Eugen Leitl eugen at leitl.org
Tue Feb 3 05:46:45 EST 2004


On Mon, Feb 02, 2004 at 11:18:25PM -0500, Yan King Yin wrote:
> 
> Just some updates of my recent activities:
> 
> (1) I'm studying some mathematical neural network
> theories. It *may* be possible to simply a biological
> neural net (eg obtained from scanning) without
> changing its dynamics significantly. Afterall the

Unfortunately, a complete model of information processing in biological
tissue is equivalent to a complete model of biological tissue. It's a dirty
computer. Theories tackle only few select aspects. It's a caricature of the
real thing.

> brain certainly has a lot of redundancies. If this can
> be done then uploads can run sooner than Moore's law
> reaches the required level.

I'm having my doubts about our future. There's a considerable potential
locked in the raw switch count of a 300 mm wafer, or a near-future molecular
computer which is not available due to architecture issues. A true machine
intelligence can achive very high improvement rates by breaking through these
barriers.

It will take a long time to creat a supercritical seed, but it will go from
zero to hero in record time, leaving us far behind.
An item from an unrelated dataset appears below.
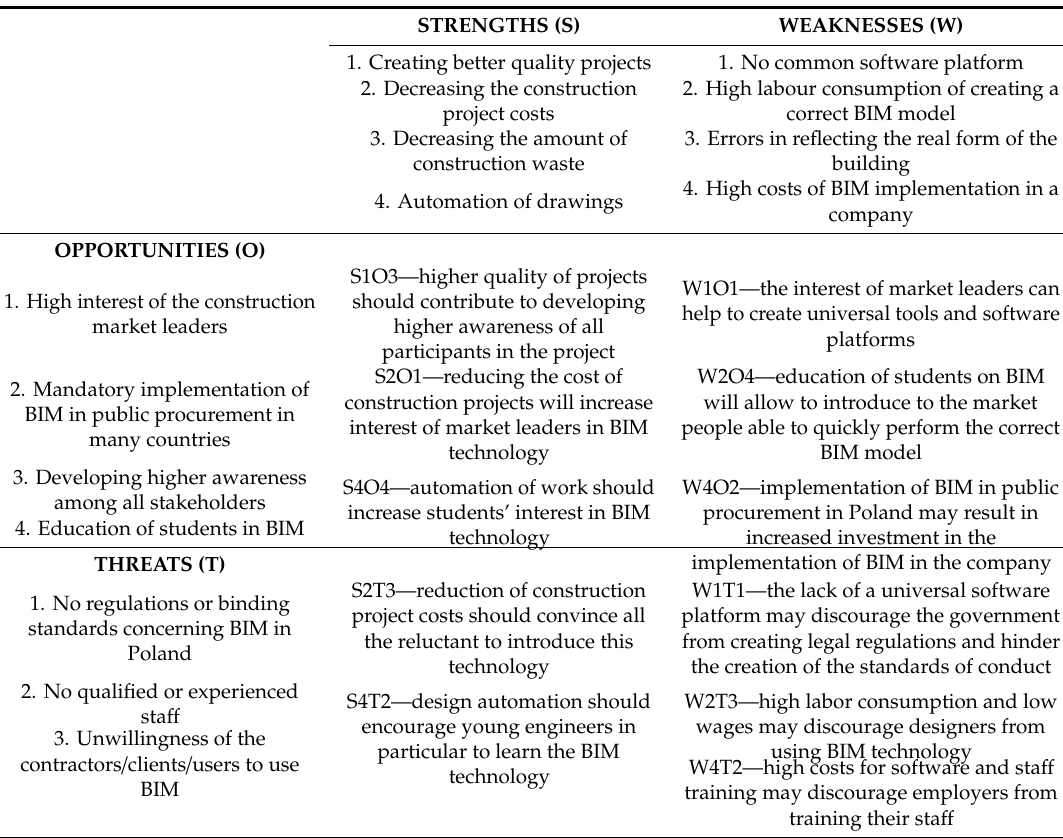
Table 5. Matrix of strategic tasks and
It is very important that
we will survive that bootstrap process.
 
> (2) Trying to figure out what neuropeptides do
> in the brain in genereal. I looked up primitive nerve
> nets of cnidarians eg Hydra etc, and these critters
> already use peptides stored in LDCVs in chemical
> synapses; Not sure about fast synaptic transmission.
> What could be the function of peptides in these
> organisms?

No idea. Sysadmining pays my bills, no time for nothing.